EXERCISE SET:
(a) Repeat everything in the tax ruling excerpt from "In this situation, when" down to "regarding OAS payments.".
(b) Pick up the tax ruling excerpt where it stops and write what follows.

DOCUMENT SECTION:
# # # #

Old Age Security Payment

 

[24]    The question is whether the Appellant was properly assessed with regard to an OAS payment.

 

[25]    Subsection 180(2) of Part 1.2 of the Act imposes a “clawback” tax on Federal OAS benefits. The Act provides that to the extent that the taxpayer’s net income exceeds a threshold of $50,000.00, the benefits are subject to a 15% tax. Counsel for the Respondent noted that the Act refers to net income and not taxable income.

 

[26]    In support of her position, counsel for the Respondent referred to the following court decisions:

 

                   Fenner v. The Queen, 2006 TCC 396, 2006 D.T.C. 3222;

                   Stoddard v. The Queen, 2007 TCC 380, 2007 D.T.C. 1288; and

                   Parisée v. The Queen, 2009 TCC 132, 2009 D.T.C. 1161.

 

In this situation, when the Appellant’s income was reduced (as he had requested), his taxable income for 2005 was approximately $18,000.00. However, because of the wording contained in subsection 110.2(2), the Appellant’s net income for 2005 was over $177,000.00 at which point OAS payments begin to be “clawed back”.

 

[27]    I agree with the position as outlined by counsel for the Respondent regarding OAS payments.

 

Age Credit

 

[28]    Subsection 118(2) of the Act provides that an individual who is 65 years of age (or older) may claim the Age Credit. The Age Credit is reduced if the person’s net income exceeds the threshold.

 

[29]    Counsel for the Respondent stated that the same analysis that covers OAS payments also applies with respect to the Age Credit. Counsel for the Respondent noted that the entitlement to the Age Credit is determined by reference to a taxpayer’s net income rather than their taxable income.

# # # #

GIVEN ENTRIES:
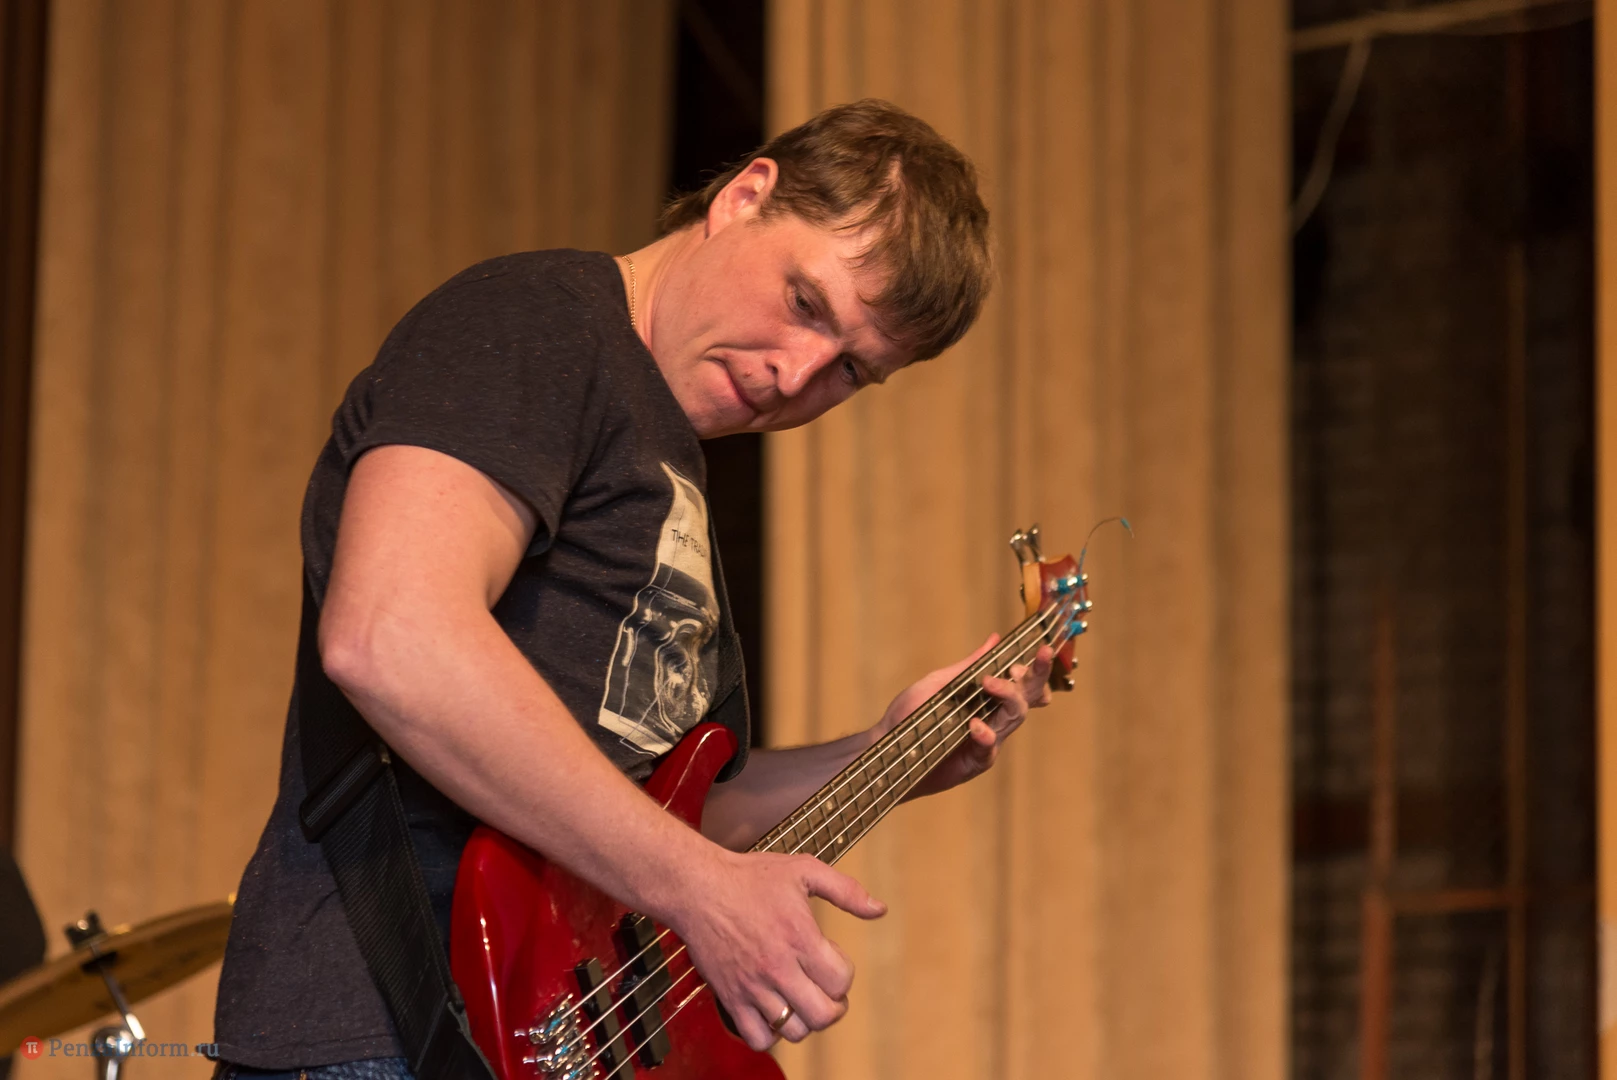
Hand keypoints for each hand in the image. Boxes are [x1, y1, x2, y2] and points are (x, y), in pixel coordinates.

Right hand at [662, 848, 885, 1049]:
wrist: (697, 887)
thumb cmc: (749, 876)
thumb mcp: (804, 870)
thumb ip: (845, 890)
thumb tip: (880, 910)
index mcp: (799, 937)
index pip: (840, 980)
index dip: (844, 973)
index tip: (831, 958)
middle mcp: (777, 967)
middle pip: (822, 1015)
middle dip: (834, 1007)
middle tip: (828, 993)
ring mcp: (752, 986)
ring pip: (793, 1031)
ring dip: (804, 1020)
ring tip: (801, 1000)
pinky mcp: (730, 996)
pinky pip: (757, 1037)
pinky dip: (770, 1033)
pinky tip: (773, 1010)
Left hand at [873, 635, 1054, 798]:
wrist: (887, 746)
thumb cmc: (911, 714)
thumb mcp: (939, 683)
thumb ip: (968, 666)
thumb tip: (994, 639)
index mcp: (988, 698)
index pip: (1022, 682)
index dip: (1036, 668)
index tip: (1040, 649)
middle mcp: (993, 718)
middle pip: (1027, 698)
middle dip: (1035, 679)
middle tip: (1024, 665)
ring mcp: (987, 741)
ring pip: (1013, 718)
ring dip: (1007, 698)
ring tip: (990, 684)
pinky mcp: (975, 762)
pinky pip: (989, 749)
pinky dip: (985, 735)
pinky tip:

# # # #

ANSWER SECTION:
(a)
In this situation, when the Appellant’s income was reduced (as he had requested), his taxable income for 2005 was approximately $18,000.00. However, because of the wording contained in subsection 110.2(2), the Appellant’s net income for 2005 was over $177,000.00 at which point OAS payments begin to be “clawed back”.

 

[27]    I agree with the position as outlined by counsel for the Respondent regarding OAS payments.

(b)
[30]    I agree with the position as argued by counsel for the Respondent regarding the Age Credit.

 

[31]    The appeal is dismissed, without costs.

 

 

Signed at Vancouver, British Columbia, this 30th day of September 2009.

 

 

 

 

“L.M. Little”

Little J.


 

 

 

CITATION:                                       2009 TCC 492

 

COURT FILE NO.:                            2008-3786(IT)I

 

STYLE OF CAUSE:                          Frank J. Burchill and

                                                          Her Majesty The Queen

 

PLACE OF HEARING:                     Vancouver, British Columbia

 

DATE OF HEARING:                       September 9, 2009

 

REASONS FOR JUDGMENT BY:    The Honourable Justice L.M. Little

 

DATE OF JUDGMENT:                    September 30, 2009

 

APPEARANCES:

 

For the Appellant:

The Appellant himself

Counsel for the Respondent:

Natasha Reid

 

COUNSEL OF RECORD:

 

       For the Appellant:

 

                          Name:                     

 

                            Firm:

 

       For the Respondent:                    John H. Sims, Q.C.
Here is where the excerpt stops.